Return every line of the listing exactly as written.
---*---
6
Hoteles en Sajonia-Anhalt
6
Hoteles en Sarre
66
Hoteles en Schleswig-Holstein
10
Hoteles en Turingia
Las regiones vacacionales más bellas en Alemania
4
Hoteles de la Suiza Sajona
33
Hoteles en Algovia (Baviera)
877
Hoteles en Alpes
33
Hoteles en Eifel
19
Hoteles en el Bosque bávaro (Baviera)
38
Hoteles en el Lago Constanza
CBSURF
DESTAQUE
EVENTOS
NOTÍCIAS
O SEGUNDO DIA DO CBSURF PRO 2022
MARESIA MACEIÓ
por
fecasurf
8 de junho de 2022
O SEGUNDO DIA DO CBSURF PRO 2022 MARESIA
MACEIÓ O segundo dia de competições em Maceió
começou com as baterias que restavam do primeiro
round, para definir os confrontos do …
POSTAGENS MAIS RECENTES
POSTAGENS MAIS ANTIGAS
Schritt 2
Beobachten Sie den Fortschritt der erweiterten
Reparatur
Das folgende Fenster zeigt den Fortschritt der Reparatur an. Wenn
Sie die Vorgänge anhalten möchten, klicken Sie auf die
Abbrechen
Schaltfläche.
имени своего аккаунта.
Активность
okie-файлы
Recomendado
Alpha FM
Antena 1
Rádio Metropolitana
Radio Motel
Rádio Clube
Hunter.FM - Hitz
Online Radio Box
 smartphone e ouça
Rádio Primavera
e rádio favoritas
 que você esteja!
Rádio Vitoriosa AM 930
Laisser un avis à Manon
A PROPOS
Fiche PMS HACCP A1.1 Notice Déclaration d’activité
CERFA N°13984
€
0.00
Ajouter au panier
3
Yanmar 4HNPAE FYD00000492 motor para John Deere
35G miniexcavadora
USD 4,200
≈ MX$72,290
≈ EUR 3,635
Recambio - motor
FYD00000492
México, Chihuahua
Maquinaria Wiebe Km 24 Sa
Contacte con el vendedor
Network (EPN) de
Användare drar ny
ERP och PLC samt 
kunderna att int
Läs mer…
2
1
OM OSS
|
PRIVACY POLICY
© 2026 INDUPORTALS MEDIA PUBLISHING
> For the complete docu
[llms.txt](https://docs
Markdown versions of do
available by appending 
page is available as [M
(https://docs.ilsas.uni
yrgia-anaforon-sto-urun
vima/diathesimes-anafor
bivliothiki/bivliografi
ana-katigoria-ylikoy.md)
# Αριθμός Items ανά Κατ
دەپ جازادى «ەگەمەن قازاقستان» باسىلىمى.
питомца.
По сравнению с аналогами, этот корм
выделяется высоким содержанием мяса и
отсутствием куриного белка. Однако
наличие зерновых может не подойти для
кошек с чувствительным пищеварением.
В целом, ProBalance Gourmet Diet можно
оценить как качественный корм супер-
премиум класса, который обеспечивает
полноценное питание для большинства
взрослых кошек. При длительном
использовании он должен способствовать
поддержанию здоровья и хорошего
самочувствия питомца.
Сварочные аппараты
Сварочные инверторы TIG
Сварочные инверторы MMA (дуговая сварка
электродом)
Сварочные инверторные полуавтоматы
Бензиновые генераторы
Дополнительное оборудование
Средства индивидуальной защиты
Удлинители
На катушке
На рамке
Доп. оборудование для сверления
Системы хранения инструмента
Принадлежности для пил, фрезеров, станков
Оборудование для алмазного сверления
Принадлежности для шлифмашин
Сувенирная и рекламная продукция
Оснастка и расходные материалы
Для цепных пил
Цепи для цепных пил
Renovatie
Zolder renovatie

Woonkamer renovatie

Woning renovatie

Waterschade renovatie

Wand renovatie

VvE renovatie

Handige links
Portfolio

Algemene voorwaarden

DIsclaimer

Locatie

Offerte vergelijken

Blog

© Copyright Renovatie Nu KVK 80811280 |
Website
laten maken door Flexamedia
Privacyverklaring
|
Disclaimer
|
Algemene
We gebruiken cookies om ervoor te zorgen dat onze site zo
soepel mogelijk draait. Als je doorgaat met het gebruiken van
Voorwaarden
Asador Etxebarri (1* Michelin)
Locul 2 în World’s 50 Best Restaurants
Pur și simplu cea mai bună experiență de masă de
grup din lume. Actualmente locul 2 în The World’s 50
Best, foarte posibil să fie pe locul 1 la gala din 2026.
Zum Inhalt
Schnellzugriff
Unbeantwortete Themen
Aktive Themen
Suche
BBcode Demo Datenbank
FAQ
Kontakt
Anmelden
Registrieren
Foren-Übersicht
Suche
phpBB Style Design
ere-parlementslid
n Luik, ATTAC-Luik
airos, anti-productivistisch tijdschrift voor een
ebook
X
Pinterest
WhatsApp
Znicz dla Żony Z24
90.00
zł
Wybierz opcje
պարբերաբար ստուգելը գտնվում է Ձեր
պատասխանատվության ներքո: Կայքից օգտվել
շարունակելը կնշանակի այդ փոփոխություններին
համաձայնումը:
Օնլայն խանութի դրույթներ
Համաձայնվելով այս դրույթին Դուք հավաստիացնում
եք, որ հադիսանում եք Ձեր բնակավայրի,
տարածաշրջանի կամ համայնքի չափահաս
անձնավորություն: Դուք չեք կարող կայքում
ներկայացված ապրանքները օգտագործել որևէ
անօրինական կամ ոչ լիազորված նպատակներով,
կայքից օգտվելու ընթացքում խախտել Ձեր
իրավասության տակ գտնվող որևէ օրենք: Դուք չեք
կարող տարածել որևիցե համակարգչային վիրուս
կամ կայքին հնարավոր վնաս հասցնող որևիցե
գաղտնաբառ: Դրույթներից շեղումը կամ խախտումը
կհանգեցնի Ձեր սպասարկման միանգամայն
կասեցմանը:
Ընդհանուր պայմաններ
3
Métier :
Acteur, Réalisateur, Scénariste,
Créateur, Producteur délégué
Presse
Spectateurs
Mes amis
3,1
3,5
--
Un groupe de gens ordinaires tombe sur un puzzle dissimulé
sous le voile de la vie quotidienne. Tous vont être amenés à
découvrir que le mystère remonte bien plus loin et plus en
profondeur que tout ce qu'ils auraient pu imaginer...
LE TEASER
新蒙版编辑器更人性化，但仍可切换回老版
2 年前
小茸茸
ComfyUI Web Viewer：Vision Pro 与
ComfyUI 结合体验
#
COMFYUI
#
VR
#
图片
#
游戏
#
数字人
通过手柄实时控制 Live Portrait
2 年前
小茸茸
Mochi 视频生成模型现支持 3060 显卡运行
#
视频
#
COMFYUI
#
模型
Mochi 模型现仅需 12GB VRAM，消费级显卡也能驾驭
---*---
Response -
6
Hoteles en Sajonia-Anhalt
6
Hoteles en Sarre
66
Hoteles en Schleswig-Holstein
10
Hoteles en Turingia
Las regiones vacacionales más bellas en Alemania
4
Hoteles de la Suiza Sajona
33
Hoteles en Algovia (Baviera)
877
Hoteles en Alpes
33
Hoteles en Eifel
19
Hoteles en el Bosque bávaro (Baviera)
38
Hoteles en el Lago Constanza
CBSURF
DESTAQUE
EVENTOS
NOTÍCIAS
O SEGUNDO DIA DO CBSURF PRO 2022
MARESIA MACEIÓ
por
fecasurf
8 de junho de 2022
O SEGUNDO DIA DO CBSURF PRO 2022 MARESIA
MACEIÓ O segundo dia de competições em Maceió
começou com as baterias que restavam do primeiro
round, para definir os confrontos do …
POSTAGENS MAIS RECENTES
POSTAGENS MAIS ANTIGAS
Schritt 2
Beobachten Sie den Fortschritt der erweiterten
Reparatur
Das folgende Fenster zeigt den Fortschritt der Reparatur an. Wenn
Sie die Vorgänge anhalten möchten, klicken Sie auf die
Abbrechen
Schaltfläche.
имени своего аккаунта.
Активность
okie-файлы
Recomendado
Alpha FM
Antena 1
Rádio Metropolitana
Radio Motel
Rádio Clube
Hunter.FM - Hitz
Online Radio Box
 smartphone e ouça
Rádio Primavera
e rádio favoritas
 que você esteja!
Rádio Vitoriosa AM 930
Laisser un avis à Manon
A PROPOS
Fiche PMS HACCP A1.1 Notice Déclaration d’activité
CERFA N°13984
€
0.00
Ajouter au panier
3
Yanmar 4HNPAE FYD00000492 motor para John Deere
35G miniexcavadora
USD 4,200
≈ MX$72,290
≈ EUR 3,635
Recambio - motor
FYD00000492
México, Chihuahua
Maquinaria Wiebe Km 24 Sa
Contacte con el vendedor
Network (EPN) de
Användare drar ny
ERP och PLC samt 
kunderna att int
Läs mer…
2
1
OM OSS
|
PRIVACY POLICY
© 2026 INDUPORTALS MEDIA PUBLISHING
> For the complete docu
[llms.txt](https://docs
Markdown versions of do
available by appending 
page is available as [M
(https://docs.ilsas.uni
yrgia-anaforon-sto-urun
vima/diathesimes-anafor
bivliothiki/bivliografi
ana-katigoria-ylikoy.md)
# Αριθμός Items ανά Κατ
دەپ جازادى «ەگەمەن قازاقستان» باسىلىمى.
питомца.
По сравнению с аналогами, этот корм
выделяется высоким содержанием мяса и
отсутствием куриного белка. Однако
наличие зерновых может не подойти для
кошек с чувствительным пищеварением.
В целом, ProBalance Gourmet Diet можно
оценить как качественный корм супер-
премиум класса, который обеспечивает
полноценное питание для большинства
взрослых кошек. При длительном
использовании он должен способствовать
поддержанию здоровья и хорошего
самочувствия питомца.
Сварочные аппараты
Сварочные инверторы TIG
Сварочные инверторы MMA (дуговая сварка
электродом)
Сварочные инверторные полуавтоматы
Бензиновые генераторы
Дополнительное оборудование
Средства индивидуальной защиты
Удлинители
На катушке
На рамке
Доп. оборудование для сверления
Системы хранения инструмента
Принадлежности для пил, фрезеров, станков
Оборудование для алмазного сверления
Принадлежности для шлифмашин
Сувенирная и рекламная продукция
Оснастка и расходные материалы
Для цепных пил
Цепи для цепных пил
Renovatie
Zolder renovatie

Woonkamer renovatie

Woning renovatie

Waterschade renovatie

Wand renovatie

VvE renovatie

Handige links
Portfolio

Algemene voorwaarden

DIsclaimer

Locatie

Offerte vergelijken

Blog

© Copyright Renovatie Nu KVK 80811280 |
Website
laten maken door Flexamedia
Privacyverklaring
|
Disclaimer
|
Algemene
We gebruiken cookies om ervoor te zorgen dat onze site zo
soepel mogelijk draait. Als je doorgaat met het gebruiken van
Voorwaarden
Asador Etxebarri (1* Michelin)
Locul 2 în World’s 50 Best Restaurants
Pur și simplu cea mai bună experiență de masă de
grup din lume. Actualmente locul 2 în The World’s 50
Best, foarte posibil să fie pe locul 1 la gala din 2026.
Zum Inhalt
Schnellzugriff
Unbeantwortete Themen
Aktive Themen
Suche
BBcode Demo Datenbank
FAQ
Kontakt
Anmelden
Registrieren
Foren-Übersicht
Suche
phpBB Style Design
ere-parlementslid
n Luik, ATTAC-Luik
airos, anti-productivistisch tijdschrift voor een
ebook
X
Pinterest
WhatsApp
Znicz dla Żony Z24
90.00
zł
Wybierz opcje
պարբերաբար ստուգելը գտնվում է Ձեր
պատասխանատվության ներքո: Կայքից օգտվել
շարունակելը կնշանակի այդ փոփոխություններին
համաձայնումը:
Օնլայն խանութի դրույթներ
Համաձայնվելով այս դրույթին Դուք հավաստիացնում
եք, որ հադիսանում եք Ձեր բնակավայրի,
տարածաշրջանի կամ համայնքի չափահաս
անձնավորություն: Դուք չեք կարող կայքում
ներկայացված ապրանքները օգտագործել որևէ
անօրինական կամ ոչ լիազորված նպատակներով,
կայքից օգտվելու ընթացքում խախտել Ձեր
իրավասության տակ գտնվող որևէ օրենք: Դուք չեք
կարող տարածել որևիցե համակարգչային վիրուս
կամ կայքին հնարավոր վնաս հասցնող որևիցե
գաղտնաբառ: Դրույթներից շեղումը կամ խախտումը
կհանգեցնի Ձեր սպասարկման միանգամայն
կասեցմանը:
Ընդհանուր պայմաններ
3
Métier :
Acteur, Réalisateur, Scénariste,
Créateur, Producteur délégué
Presse
Spectateurs
Mes amis
3,1
3,5
--
Un groupe de gens ordinaires tombe sur un puzzle dissimulé
sous le voile de la vie quotidienne. Tous vont être amenés à
découvrir que le mystère remonte bien plus loin et plus en
profondeur que tout ce qu'ils auraient pu imaginer...
LE TEASER
新蒙版编辑器更人性化，但仍可切换回老版
2 年前
小茸茸
ComfyUI Web Viewer：Vision Pro 与
ComfyUI 结合体验
#
COMFYUI
#
VR
#
图片
#
游戏
#
数字人
通过手柄实时控制 Live Portrait
2 年前
小茸茸
Mochi 视频生成模型现支持 3060 显卡运行
#
视频
#
COMFYUI
#
模型
Mochi 模型现仅需 12GB VRAM，消费级显卡也能驾驭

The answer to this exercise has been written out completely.